• _ABOUT THIS EXERCISE_
Gather each line from the items below that contains the word "left". Letter case must match.

• _DATA FOR THE TASK_

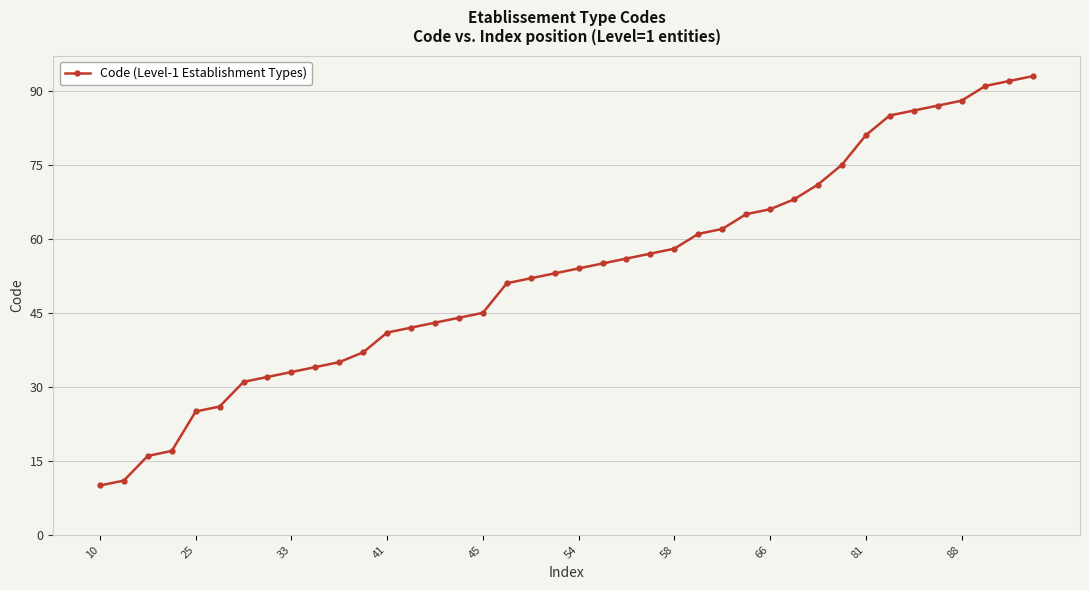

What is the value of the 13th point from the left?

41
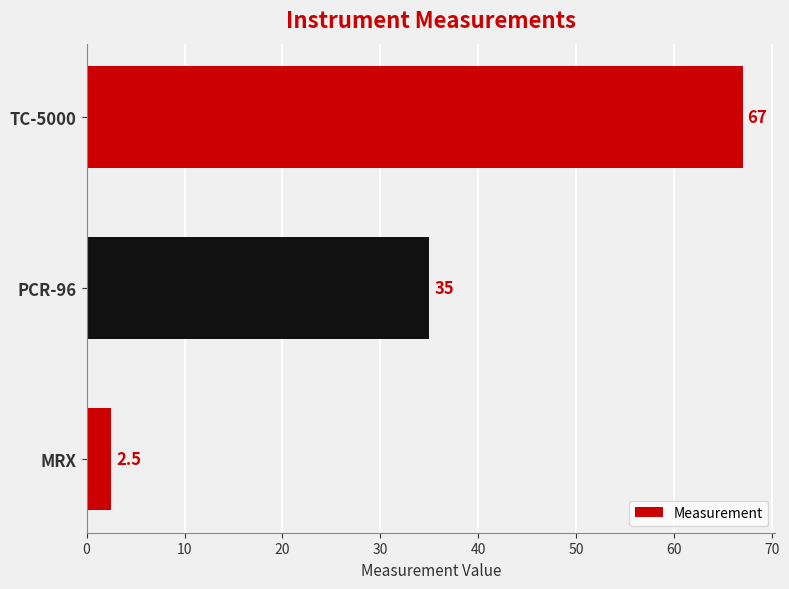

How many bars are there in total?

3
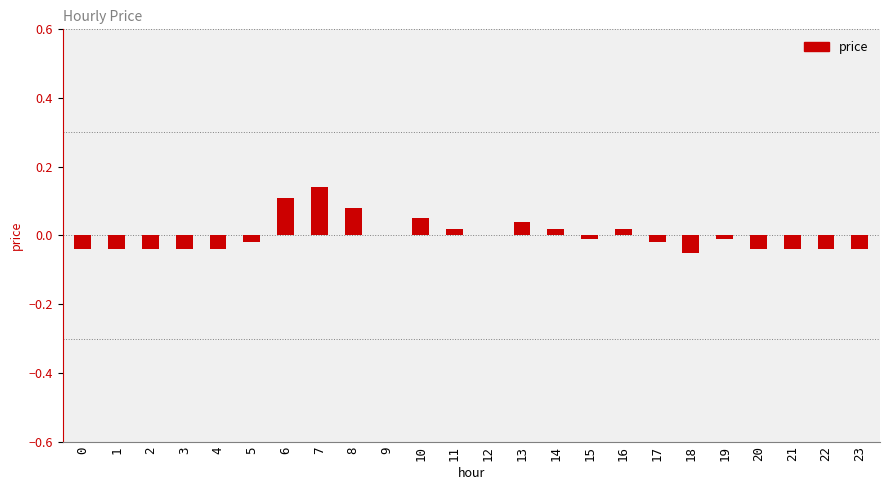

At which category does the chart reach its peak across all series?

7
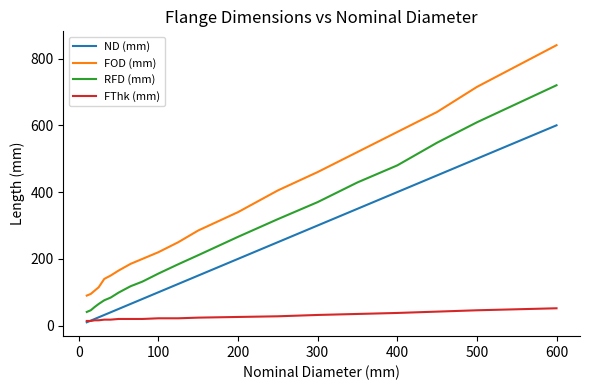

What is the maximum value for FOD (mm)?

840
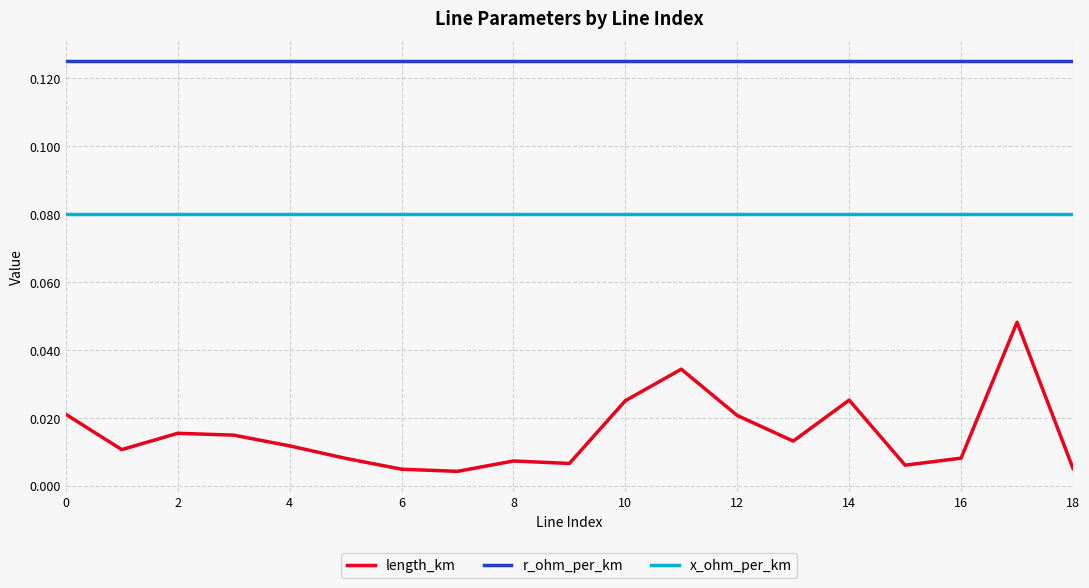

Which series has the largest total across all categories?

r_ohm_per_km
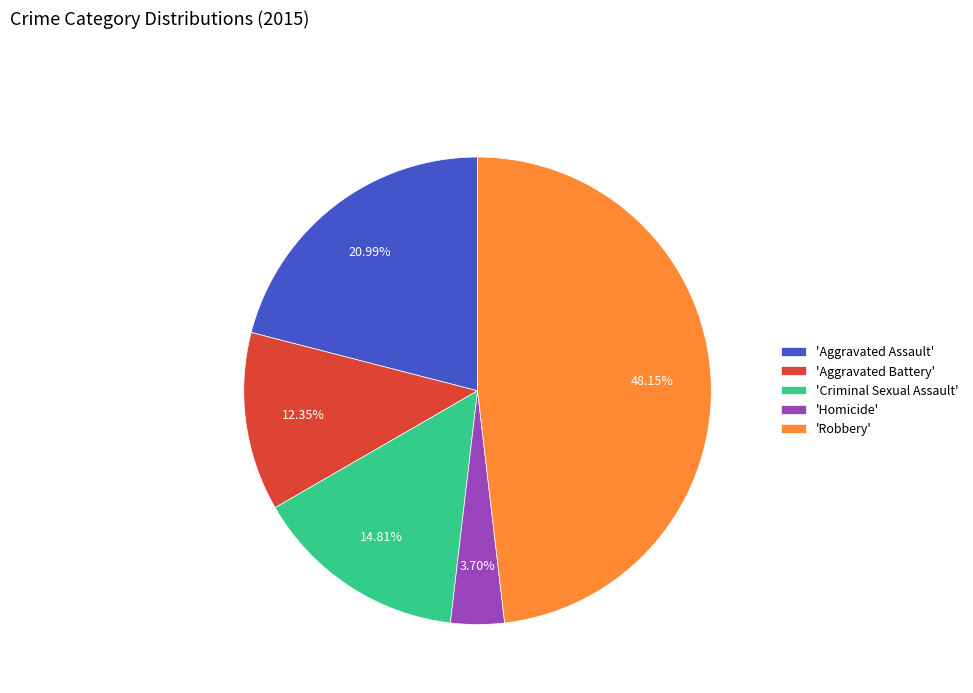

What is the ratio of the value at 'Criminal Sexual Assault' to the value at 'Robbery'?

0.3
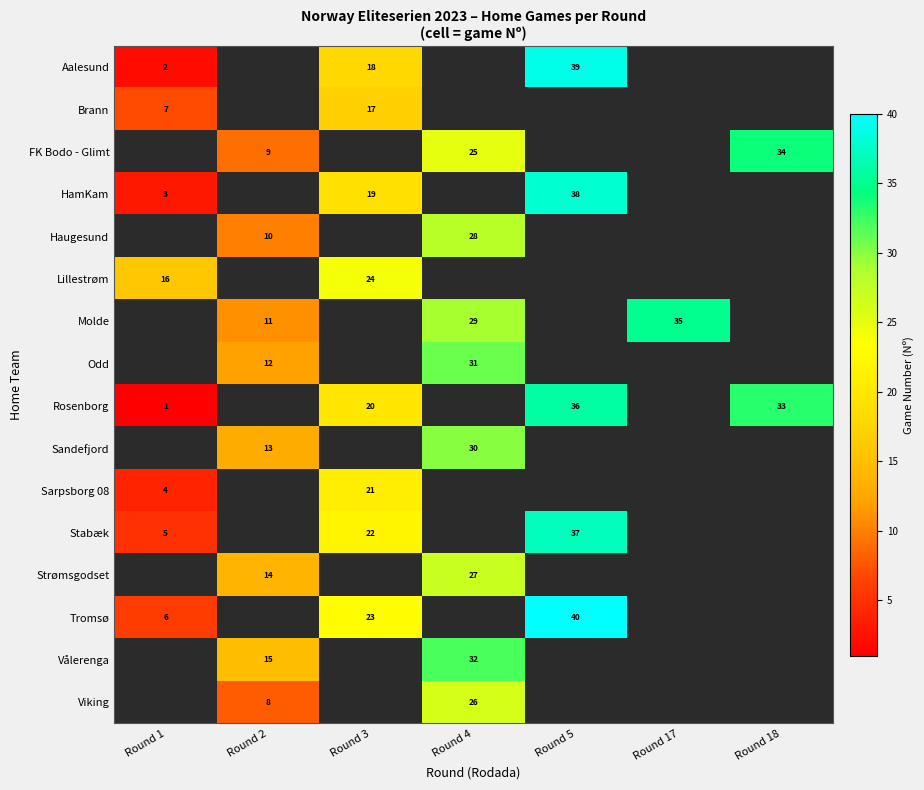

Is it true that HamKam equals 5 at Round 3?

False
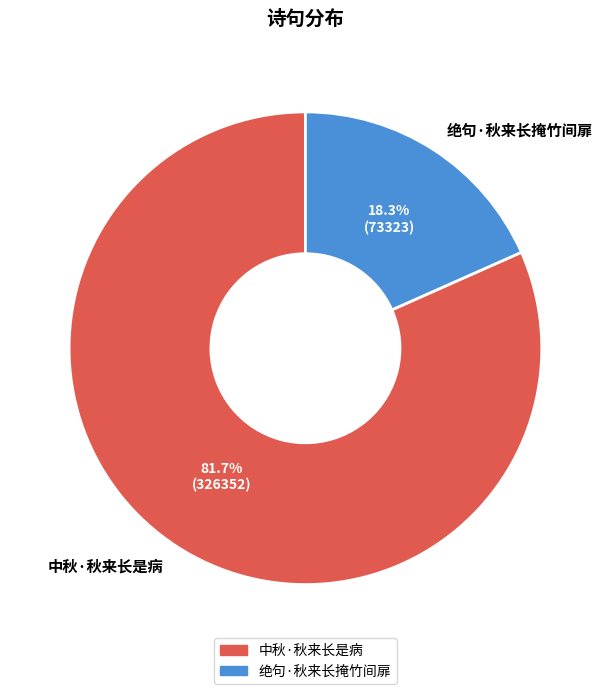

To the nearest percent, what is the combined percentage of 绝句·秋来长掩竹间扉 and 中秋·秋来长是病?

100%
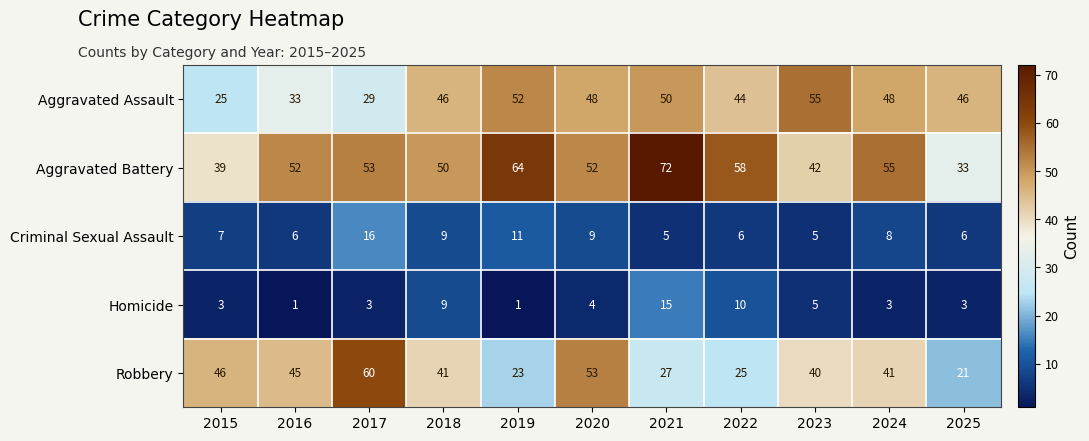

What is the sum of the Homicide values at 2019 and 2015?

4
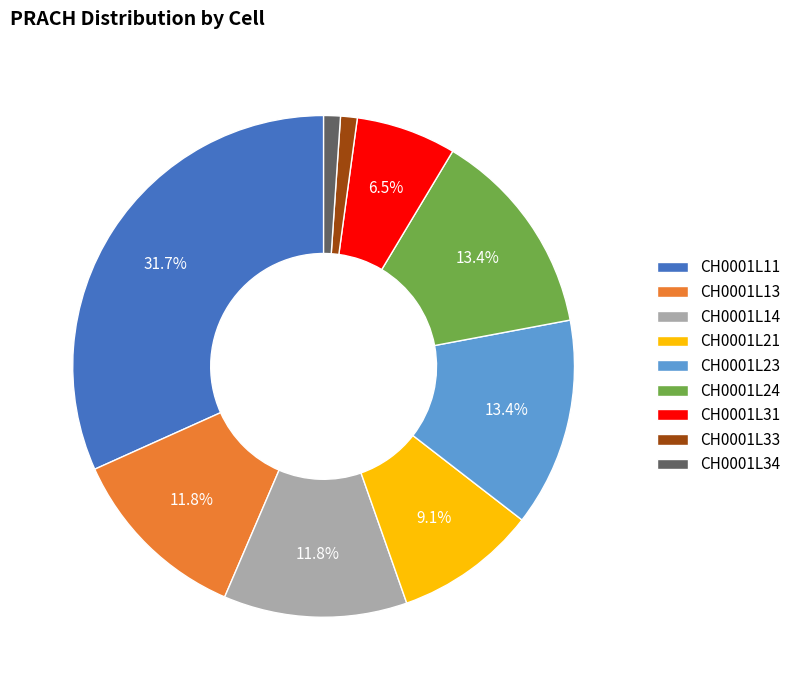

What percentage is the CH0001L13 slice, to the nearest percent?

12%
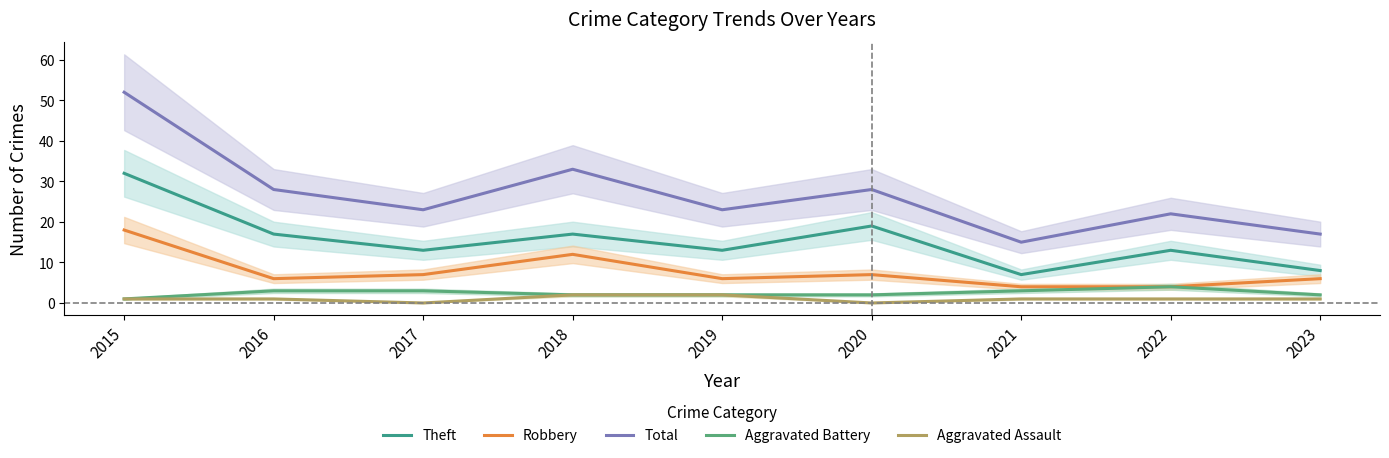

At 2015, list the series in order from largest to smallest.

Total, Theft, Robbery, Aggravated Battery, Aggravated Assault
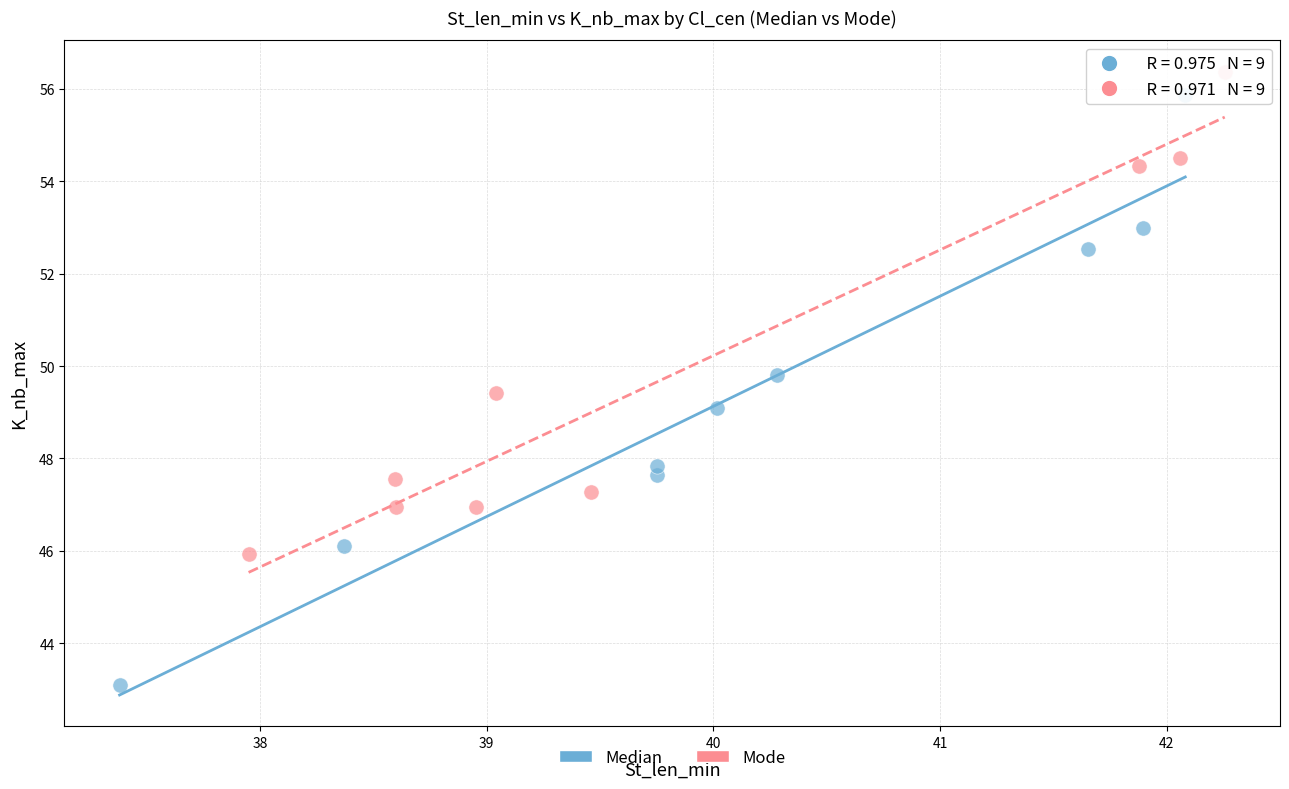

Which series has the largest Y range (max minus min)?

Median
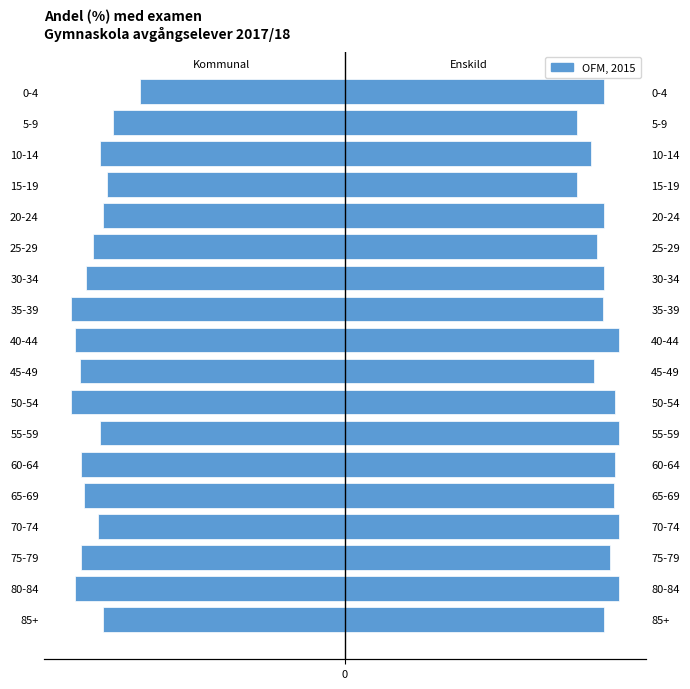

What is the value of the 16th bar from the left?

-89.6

• _RESULT_
What is the value of the 13th point from the left?
What is the value of the 16th bar from the left?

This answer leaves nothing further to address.